INPUT FOR THIS TASK section start

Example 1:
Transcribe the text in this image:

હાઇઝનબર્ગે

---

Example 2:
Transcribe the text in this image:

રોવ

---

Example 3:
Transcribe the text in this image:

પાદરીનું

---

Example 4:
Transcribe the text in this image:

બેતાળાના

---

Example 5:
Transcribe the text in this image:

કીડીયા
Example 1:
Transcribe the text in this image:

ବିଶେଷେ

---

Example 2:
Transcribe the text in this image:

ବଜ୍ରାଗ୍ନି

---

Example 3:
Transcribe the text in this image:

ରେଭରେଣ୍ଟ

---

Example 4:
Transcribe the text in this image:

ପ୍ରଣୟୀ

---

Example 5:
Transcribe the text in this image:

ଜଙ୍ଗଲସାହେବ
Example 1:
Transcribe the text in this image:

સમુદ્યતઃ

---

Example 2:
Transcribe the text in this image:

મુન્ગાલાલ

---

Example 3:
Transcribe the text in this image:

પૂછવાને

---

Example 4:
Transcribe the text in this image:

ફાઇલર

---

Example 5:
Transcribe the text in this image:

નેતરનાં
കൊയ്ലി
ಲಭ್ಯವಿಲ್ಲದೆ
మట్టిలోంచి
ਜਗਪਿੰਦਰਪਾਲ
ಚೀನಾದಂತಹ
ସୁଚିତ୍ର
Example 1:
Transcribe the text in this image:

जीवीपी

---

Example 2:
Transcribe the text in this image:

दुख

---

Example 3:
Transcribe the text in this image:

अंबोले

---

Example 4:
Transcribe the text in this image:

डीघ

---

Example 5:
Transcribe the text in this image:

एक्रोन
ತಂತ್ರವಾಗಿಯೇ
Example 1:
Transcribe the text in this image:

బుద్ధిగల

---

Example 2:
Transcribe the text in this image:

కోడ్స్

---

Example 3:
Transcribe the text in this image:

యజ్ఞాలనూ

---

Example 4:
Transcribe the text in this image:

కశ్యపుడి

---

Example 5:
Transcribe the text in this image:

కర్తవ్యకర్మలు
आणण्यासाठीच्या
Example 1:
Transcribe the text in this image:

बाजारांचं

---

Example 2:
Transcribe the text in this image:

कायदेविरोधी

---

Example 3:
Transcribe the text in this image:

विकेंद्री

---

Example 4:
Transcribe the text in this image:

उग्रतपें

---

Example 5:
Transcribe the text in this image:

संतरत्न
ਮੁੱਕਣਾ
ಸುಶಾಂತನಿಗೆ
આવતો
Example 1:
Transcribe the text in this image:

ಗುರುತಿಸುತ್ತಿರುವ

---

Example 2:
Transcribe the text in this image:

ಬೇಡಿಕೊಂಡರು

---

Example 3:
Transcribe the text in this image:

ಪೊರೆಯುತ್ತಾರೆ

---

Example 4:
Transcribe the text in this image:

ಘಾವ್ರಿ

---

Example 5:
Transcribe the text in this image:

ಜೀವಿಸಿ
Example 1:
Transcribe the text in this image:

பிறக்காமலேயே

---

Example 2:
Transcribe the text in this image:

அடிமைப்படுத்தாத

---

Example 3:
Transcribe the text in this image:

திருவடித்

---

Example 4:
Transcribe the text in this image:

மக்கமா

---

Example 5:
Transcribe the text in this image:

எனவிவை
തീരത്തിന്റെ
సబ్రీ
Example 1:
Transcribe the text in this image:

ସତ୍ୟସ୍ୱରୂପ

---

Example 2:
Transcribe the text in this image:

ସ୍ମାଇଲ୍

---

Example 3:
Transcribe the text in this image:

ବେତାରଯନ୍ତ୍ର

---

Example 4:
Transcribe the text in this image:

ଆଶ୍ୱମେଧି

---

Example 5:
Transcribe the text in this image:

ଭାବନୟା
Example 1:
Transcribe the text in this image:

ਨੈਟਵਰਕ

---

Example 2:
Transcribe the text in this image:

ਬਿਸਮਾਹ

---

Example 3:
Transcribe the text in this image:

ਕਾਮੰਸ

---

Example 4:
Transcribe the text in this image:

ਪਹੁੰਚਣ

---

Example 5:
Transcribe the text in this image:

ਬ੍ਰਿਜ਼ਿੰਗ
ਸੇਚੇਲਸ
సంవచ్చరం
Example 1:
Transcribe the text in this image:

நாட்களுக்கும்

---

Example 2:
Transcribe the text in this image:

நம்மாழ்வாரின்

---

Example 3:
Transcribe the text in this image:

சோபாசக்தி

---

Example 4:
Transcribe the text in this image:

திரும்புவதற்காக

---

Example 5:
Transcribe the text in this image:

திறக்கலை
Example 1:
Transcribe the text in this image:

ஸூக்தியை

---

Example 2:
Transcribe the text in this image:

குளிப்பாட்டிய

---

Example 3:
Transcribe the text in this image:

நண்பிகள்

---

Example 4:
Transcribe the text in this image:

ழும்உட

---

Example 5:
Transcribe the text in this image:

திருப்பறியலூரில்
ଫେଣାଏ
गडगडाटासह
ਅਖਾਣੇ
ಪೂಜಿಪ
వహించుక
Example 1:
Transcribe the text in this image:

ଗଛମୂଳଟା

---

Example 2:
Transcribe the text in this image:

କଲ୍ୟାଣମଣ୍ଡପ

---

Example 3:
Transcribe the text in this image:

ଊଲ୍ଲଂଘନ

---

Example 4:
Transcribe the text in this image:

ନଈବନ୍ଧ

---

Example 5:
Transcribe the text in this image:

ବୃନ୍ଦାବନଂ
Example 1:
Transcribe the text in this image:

INPUT FOR THIS TASK section end

- _TASK ITEM_
A complete, exact copy of the entries is required.

- _EXPECTED ANSWER_
Example 1:
Transcribe the text in this image:

હાઇઝનબર્ગે

---

Example 2:
Transcribe the text in this image:

રોવ

---

Example 3:
Transcribe the text in this image:

પાદરીનું

---

Example 4:
Transcribe the text in this image:

બેતાળાના

---

Example 5:
Transcribe the text in this image:

કીડીયા
Example 1:
Transcribe the text in this image:

ବିଶେଷେ

---

Example 2:
Transcribe the text in this image:

ବଜ୍ରାଗ୍ନି

---

Example 3:
Transcribe the text in this image:

ରେଭରେଣ୍ଟ

---

Example 4:
Transcribe the text in this image:

ପ୍ରଣୟୀ

---

Example 5:
Transcribe the text in this image:

ଜଙ୍ଗଲସାହେବ
Example 1:
Transcribe the text in this image:

સમુદ્યતઃ

---

Example 2:
Transcribe the text in this image:

મુન્ગાલાલ

---

Example 3:
Transcribe the text in this image:

પૂછવાને

---

Example 4:
Transcribe the text in this image:

ફાઇલર

---

Example 5:
Transcribe the text in this image:

નેતરનાં
കൊയ്ലി
ಲಭ್ಯವಿಲ್ಲದೆ
మట్టిలోంచి
ਜਗਪਿੰਦਰਪਾਲ
ಚೀನಾದಂತಹ
ସୁଚିତ୍ର
Example 1:
Transcribe the text in this image:

जीवीपी

---

Example 2:
Transcribe the text in this image:

दुख

---

Example 3:
Transcribe the text in this image:

अंबोले

---

Example 4:
Transcribe the text in this image:

डीघ

---

Example 5:
Transcribe the text in this image:

एक्रोन
ತಂತ್ರವಾಗಿಯೇ
Example 1:
Transcribe the text in this image:

బుద్ధిగల

---

Example 2:
Transcribe the text in this image:

కోడ్స్

---

Example 3:
Transcribe the text in this image:

యజ్ఞాలనూ

---

Example 4:
Transcribe the text in this image:

కశ్యపుడి

---

Example 5:
Transcribe the text in this image:

కర్తవ్యకర్మలు
आणण्यासाठीच्या
Example 1:
Transcribe the text in this image:

बाजारांचं

---

Example 2:
Transcribe the text in this image:

कायदेविरोधी

---

Example 3:
Transcribe the text in this image:

विकेंद्री

---

Example 4:
Transcribe the text in this image:

उग्रतपें

---

Example 5:
Transcribe the text in this image:

संतरत्न
ਮੁੱਕਣਾ
ಸುಶಾಂತನಿಗೆ
આવતો
Example 1:
Transcribe the text in this image:

ಗುರುತಿಸುತ್ತಿರುವ

---

Example 2:
Transcribe the text in this image:

ಬೇಡಿಕೊಂಡರು

---

Example 3:
Transcribe the text in this image:

ಪೊರೆಯುತ್ತಾರೆ

---

Example 4:
Transcribe the text in this image:

ಘಾವ್ರಿ

---

Example 5:
Transcribe the text in this image:

ಜೀವಿಸಿ
Example 1:
Transcribe the text in this image:

பிறக்காமலேயே

---

Example 2:
Transcribe the text in this image:

அடிமைப்படுத்தாத

---

Example 3:
Transcribe the text in this image:

திருவடித்

---

Example 4:
Transcribe the text in this image:

மக்கமா

---

Example 5:
Transcribe the text in this image:

எனவிவை
തീരത്തിന്റെ
సబ్రీ
Example 1:
Transcribe the text in this image:

ସତ୍ୟସ୍ୱରୂପ

---

Example 2:
Transcribe the text in this image:

ସ୍ମାଇଲ୍

---

Example 3:
Transcribe the text in this image:

ବେତାରଯନ୍ତ୍ର

---

Example 4:
Transcribe the text in this image:

ଆଶ୍ୱମେଧି

---

Example 5:
Transcribe the text in this image:

ଭାବନୟା
Example 1:
Transcribe the text in this image:

ਨੈਟਵਰਕ

---

Example 2:
Transcribe the text in this image:

ਬਿਸਮਾਹ

---

Example 3:
Transcribe the text in this image:

ਕਾਮੰਸ

---

Example 4:
Transcribe the text in this image:

ਪਹੁੰਚਣ

---

Example 5:
Transcribe the text in this image:

ਬ੍ਰਿਜ਼ਿੰਗ
ਸੇਚੇਲਸ
సంవచ్చరం
Example 1:
Transcribe the text in this image:

நாட்களுக்கும்

---

Example 2:
Transcribe the text in this image:

நம்மாழ்வாரின்

---

Example 3:
Transcribe the text in this image:

சோபாசக்தி

---

Example 4:
Transcribe the text in this image:

திரும்புவதற்காக

---

Example 5:
Transcribe the text in this image:

திறக்கலை
Example 1:
Transcribe the text in this image:

ஸூக்தியை

---

Example 2:
Transcribe the text in this image:

குளிப்பாட்டிய

---

Example 3:
Transcribe the text in this image:

நண்பிகள்

---

Example 4:
Transcribe the text in this image:

ழும்உட

---

Example 5:
Transcribe the text in this image:

திருப்பறியலூரில்
ଫେଣାଏ
गडगडाटासह
ਅਖਾਣੇ
ಪೂಜಿಪ
వహించుక
Example 1:
Transcribe the text in this image:

ଗଛମୂଳଟା

---

Example 2:
Transcribe the text in this image:

କଲ୍ୟାଣମଣ୍ଡପ

---

Example 3:
Transcribe the text in this image:

ଊଲ୍ଲଂଘନ

---

Example 4:
Transcribe the text in this image:

ନଈବନ୍ଧ

---

Example 5:
Transcribe the text in this image:

ବୃନ୍ଦାବନଂ
Example 1:
Transcribe the text in this image:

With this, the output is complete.